TURBULENCE

Annisa Dewi Maharani
Chapter #3

2008

2028

Aku duduk di kursi paling belakang ketika pelajaran History of English Literature and Culture baru selesai. Tak ada orang. Hanya aku. Menggenggam kuat sisi kertas ujianku. Kuhembuskan napas panjang dengan kasar, disusul kubanting kertas di atas meja. Jantungku berdebar setiap kulihat huruf B- di pojok kanan atas kertas ujianku. “Tidak ada Matematika, tapi kini pelajaran sejarah menjadi musuh utamaku,” batinku. “My Mom would kill me if she found out.”

2008

Di sekolahku, naik ke kelas empat adalah sebuah mimpi buruk. Benar-benar sebuah ketakutan bagi anak-anak kecil seperti kami, namun sebuah keharusan.

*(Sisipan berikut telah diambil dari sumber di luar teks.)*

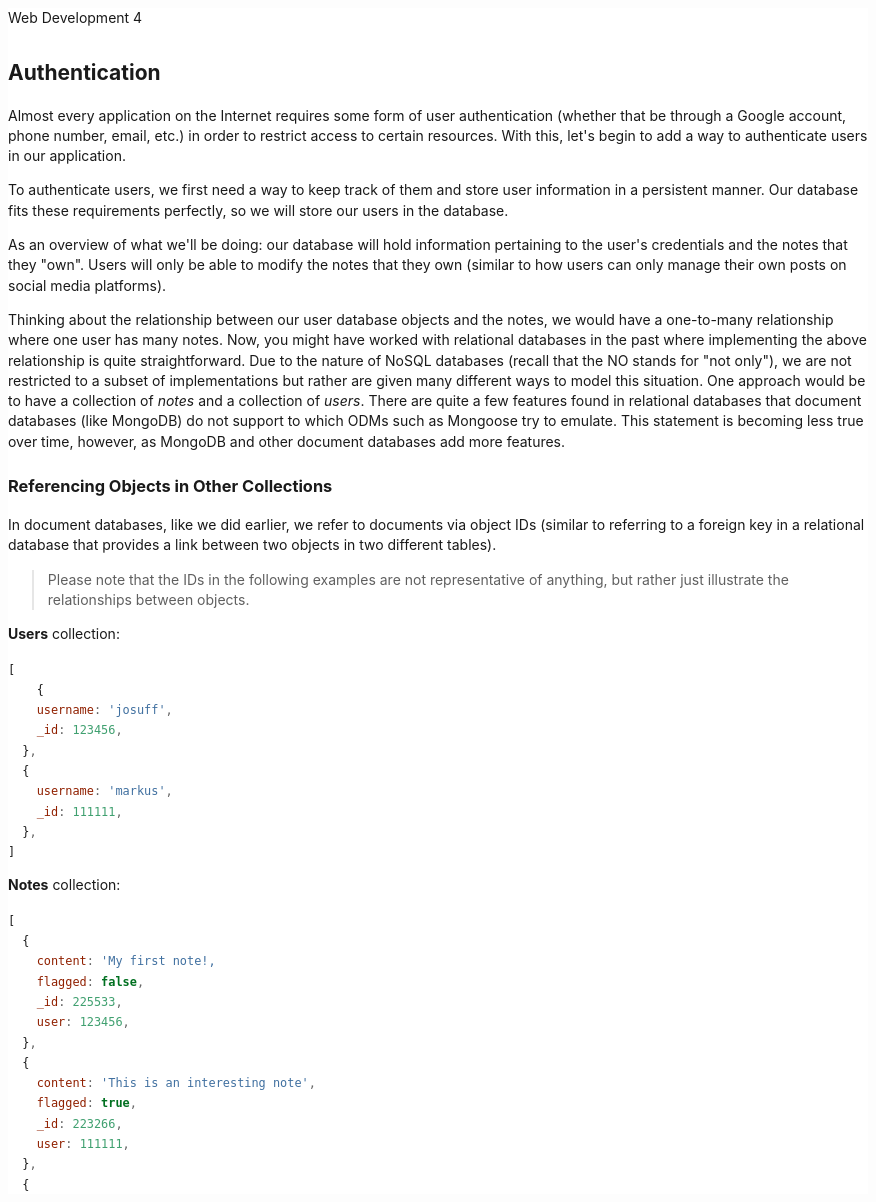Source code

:Web Development 4



## Authentication

Almost every application on the Internet requires some form of user authentication (whether that be through a Google account, phone number, email, etc.) in order to restrict access to certain resources. With this, let's begin to add a way to authenticate users in our application.

To authenticate users, we first need a way to keep track of them and store user information in a persistent manner. Our database fits these requirements perfectly, so we will store our users in the database.

As an overview of what we'll be doing: our database will hold information pertaining to the user's credentials and the notes that they "own". Users will only be able to modify the notes that they own (similar to how users can only manage their own posts on social media platforms).

Thinking about the relationship between our user database objects and the notes, we would have a one-to-many relationship where one user has many notes. Now, you might have worked with relational databases in the past where implementing the above relationship is quite straightforward. Due to the nature of NoSQL databases (recall that the NO stands for "not only"), we are not restricted to a subset of implementations but rather are given many different ways to model this situation. One approach would be to have a collection of *notes* and a collection of *users*. There are quite a few features found in relational databases that document databases (like MongoDB) do not support to which ODMs such as Mongoose try to emulate. This statement is becoming less true over time, however, as MongoDB and other document databases add more features.

### Referencing Objects in Other Collections

In document databases, like we did earlier, we refer to documents via object IDs (similar to referring to a foreign key in a relational database that provides a link between two objects in two different tables).

> Please note that the IDs in the following examples are not representative of anything, but rather just illustrate the relationships between objects.

**Users** collection:

```js
[  
	{
    username: 'josuff',
    _id: 123456,
  },
  {
    username: 'markus',
    _id: 111111,
  },
]
```

**Notes** collection:

```js
[
  {
    content: 'My first note!,
    flagged: false,
    _id: 225533,
    user: 123456,
  },
  {
    content: 'This is an interesting note',
    flagged: true,
    _id: 223266,
    user: 111111,
  },
  {
```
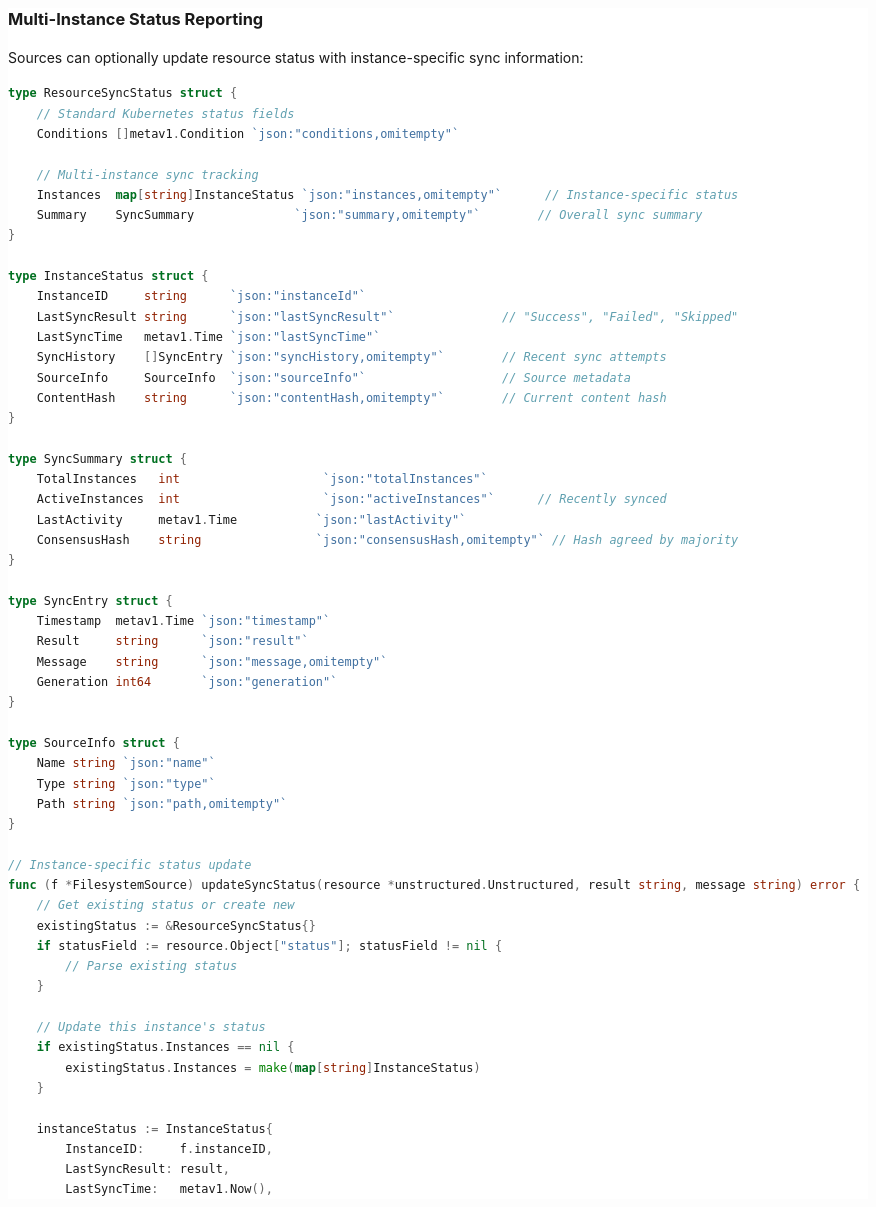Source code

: ### Multi-Instance Status Reporting

Sources can optionally update resource status with instance-specific sync information:

```go
type ResourceSyncStatus struct {
    // Standard Kubernetes status fields
    Conditions []metav1.Condition `json:"conditions,omitempty"`
    
    // Multi-instance sync tracking
    Instances  map[string]InstanceStatus `json:"instances,omitempty"`      // Instance-specific status
    Summary    SyncSummary              `json:"summary,omitempty"`        // Overall sync summary
}

type InstanceStatus struct {
    InstanceID     string      `json:"instanceId"`
    LastSyncResult string      `json:"lastSyncResult"`               // "Success", "Failed", "Skipped"
    LastSyncTime   metav1.Time `json:"lastSyncTime"`
    SyncHistory    []SyncEntry `json:"syncHistory,omitempty"`        // Recent sync attempts
    SourceInfo     SourceInfo  `json:"sourceInfo"`                   // Source metadata
    ContentHash    string      `json:"contentHash,omitempty"`        // Current content hash
}

type SyncSummary struct {
    TotalInstances   int                    `json:"totalInstances"`
    ActiveInstances  int                    `json:"activeInstances"`      // Recently synced
    LastActivity     metav1.Time           `json:"lastActivity"`
    ConsensusHash    string                `json:"consensusHash,omitempty"` // Hash agreed by majority
}

type SyncEntry struct {
    Timestamp  metav1.Time `json:"timestamp"`
    Result     string      `json:"result"`
    Message    string      `json:"message,omitempty"`
    Generation int64       `json:"generation"`
}

type SourceInfo struct {
    Name string `json:"name"`
    Type string `json:"type"`
    Path string `json:"path,omitempty"`
}

// Instance-specific status update
func (f *FilesystemSource) updateSyncStatus(resource *unstructured.Unstructured, result string, message string) error {
    // Get existing status or create new
    existingStatus := &ResourceSyncStatus{}
    if statusField := resource.Object["status"]; statusField != nil {
        // Parse existing status
    }
    
    // Update this instance's status
    if existingStatus.Instances == nil {
        existingStatus.Instances = make(map[string]InstanceStatus)
    }
    
    instanceStatus := InstanceStatus{
        InstanceID:     f.instanceID,
        LastSyncResult: result,
        LastSyncTime:   metav1.Now(),
```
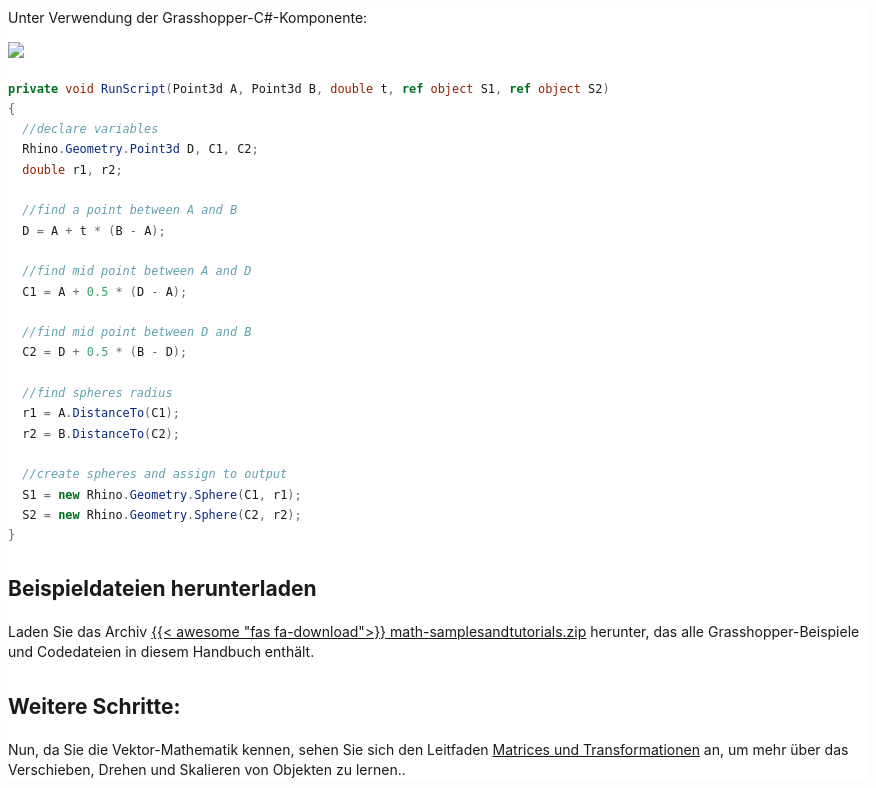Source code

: Unter Verwendung der Grasshopper-C#-Komponente:

<img src="/images/math-image58.png">

```cs
private void RunScript(Point3d A, Point3d B, double t, ref object S1, ref object S2)
{
  //declare variables
  Rhino.Geometry.Point3d D, C1, C2;
  double r1, r2;

  //find a point between A and B
  D = A + t * (B - A);

  //find mid point between A and D
  C1 = A + 0.5 * (D - A);

  //find mid point between D and B
  C2 = D + 0.5 * (B - D);

  //find spheres radius
  r1 = A.DistanceTo(C1);
  r2 = B.DistanceTo(C2);

  //create spheres and assign to output
  S1 = new Rhino.Geometry.Sphere(C1, r1);
  S2 = new Rhino.Geometry.Sphere(C2, r2);
}
```

## Beispieldateien herunterladen

Laden Sie das Archiv [{{< awesome "fas fa-download">}} ](/files/math-samplesandtutorials.zip.zip) [math-samplesandtutorials.zip](/files/math-samplesandtutorials.zip) herunter, das alle Grasshopper-Beispiele und Codedateien in diesem Handbuch enthält.

## Weitere Schritte:

Nun, da Sie die Vektor-Mathematik kennen, sehen Sie sich den Leitfaden [Matrices und Transformationen](/guides/general/essential-mathematics/matrices-transformations/) an, um mehr über das Verschieben, Drehen und Skalieren von Objekten zu lernen..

“Jadi, siapa wali kelas kita?” Semua murid berbisik, mengulang pertanyaan yang sama, “Siapa?” ketika Ayu, ketua kelasku, baru saja kembali dari ruang guru untuk mengambil buku absen baru.

Ia tak langsung menjawab. Wajah manisnya gusar. Ia menggaruk kepala membuat rambut hitam pendeknya berayun-ayun. Ia menjawab pertanyaan kami dengan raut wajahnya. Semua murid, jumlahnya ada dua puluh dua, semuanya, benar-benar semuanya mendesah frustasi. Bak Voldemort yang namanya tak boleh di sebut karena bisa membuat merinding. Pak Sihombing, sama jahatnya. Mungkin kami juga akan menyamarkan namanya dengan memanggilnya ­you-know-who.

Ia pria batak berkulit cukup gelap, kumis di atas bibirnya setebal rambut ikalnya. Tubuhnya tinggi masih bugar. Kira-kira umurnya dipertengahan tiga puluhan waktu itu. Energinya sangat kuat, membuat hawa di sekitarnya mendadak dingin. Kami sebagai murid lebih memilih jalan memutar jika hendak berpapasan dengannya. Matanya tajam seperti elang, siap memburu anak-anak ayam yang tak diawasi induknya.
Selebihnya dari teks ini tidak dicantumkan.